L’aspetto più interessante dell’azione però è il cambio di postura di Tadić. Se sulla ricezione è spalle all’area, col controllo di suola che sposta la sfera verso il centro ruota anche lui in quella direzione. Insomma, lo stop di suola diventa un vero e proprio controllo orientato, con cui si predispone il corpo alla giocata successiva. La differenza con i controlli orientati più canonici è che la palla non si allontana ma resta sotto il piede del giocatore: indispensabile, in questo caso, per evitare l’intervento di Nacho a un paio di metri da lui.
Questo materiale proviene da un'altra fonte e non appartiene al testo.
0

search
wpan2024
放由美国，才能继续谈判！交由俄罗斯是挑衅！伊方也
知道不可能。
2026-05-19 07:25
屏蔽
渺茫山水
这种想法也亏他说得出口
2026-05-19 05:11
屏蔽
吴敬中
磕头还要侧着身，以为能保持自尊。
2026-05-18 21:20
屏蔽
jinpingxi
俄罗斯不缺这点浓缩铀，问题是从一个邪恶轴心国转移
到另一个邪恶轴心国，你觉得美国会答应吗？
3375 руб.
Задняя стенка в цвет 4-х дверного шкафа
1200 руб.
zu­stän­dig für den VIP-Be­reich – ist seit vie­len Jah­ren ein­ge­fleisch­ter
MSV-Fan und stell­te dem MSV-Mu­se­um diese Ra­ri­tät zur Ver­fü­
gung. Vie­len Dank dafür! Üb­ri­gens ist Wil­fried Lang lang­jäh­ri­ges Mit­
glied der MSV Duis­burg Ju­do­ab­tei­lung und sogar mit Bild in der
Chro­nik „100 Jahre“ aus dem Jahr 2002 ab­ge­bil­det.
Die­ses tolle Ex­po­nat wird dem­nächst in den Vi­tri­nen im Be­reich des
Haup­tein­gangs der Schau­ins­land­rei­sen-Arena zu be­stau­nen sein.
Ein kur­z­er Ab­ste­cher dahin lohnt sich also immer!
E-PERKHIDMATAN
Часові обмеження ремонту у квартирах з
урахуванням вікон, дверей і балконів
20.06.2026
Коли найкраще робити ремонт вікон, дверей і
Un controllo d’interno l’avrebbe resa una vera e propria palla vagante. La suola invece la mantiene nella disponibilità di Tadić. In spazi stretti, dunque, se c’è necessità di orientare il controllo ma ci sono avversari nei paraggi, l’uso della pianta permette di ruotare il corpo e contestualmente di non avvicinare il pallone alla sfera d’influenza del difensore.

Tutte le situazioni elencate sono piuttosto frequenti durante i novanta minuti. Nel calcio moderno, peraltro, in ogni fase di gioco gli spazi sono sempre più stretti. Senza palla le squadre hanno raggiunto livelli d’efficienza mai visti prima. I sistemi di pressing alto riducono al minimo il campo disponibile per la prima costruzione. Quelli di difesa posizionale soffocano tutti gli spazi nei corridoi centrali. Insomma, se la suola è la chiave per sviluppare il gioco nel perimetro ristretto del futsal, magari può tornare utile in un calcio in cui le strategie difensive restringono sempre meglio il campo. A patto di dare valore alla tecnica e al pensiero, importanti in egual misura nell’uso di una porzione così particolare del piede.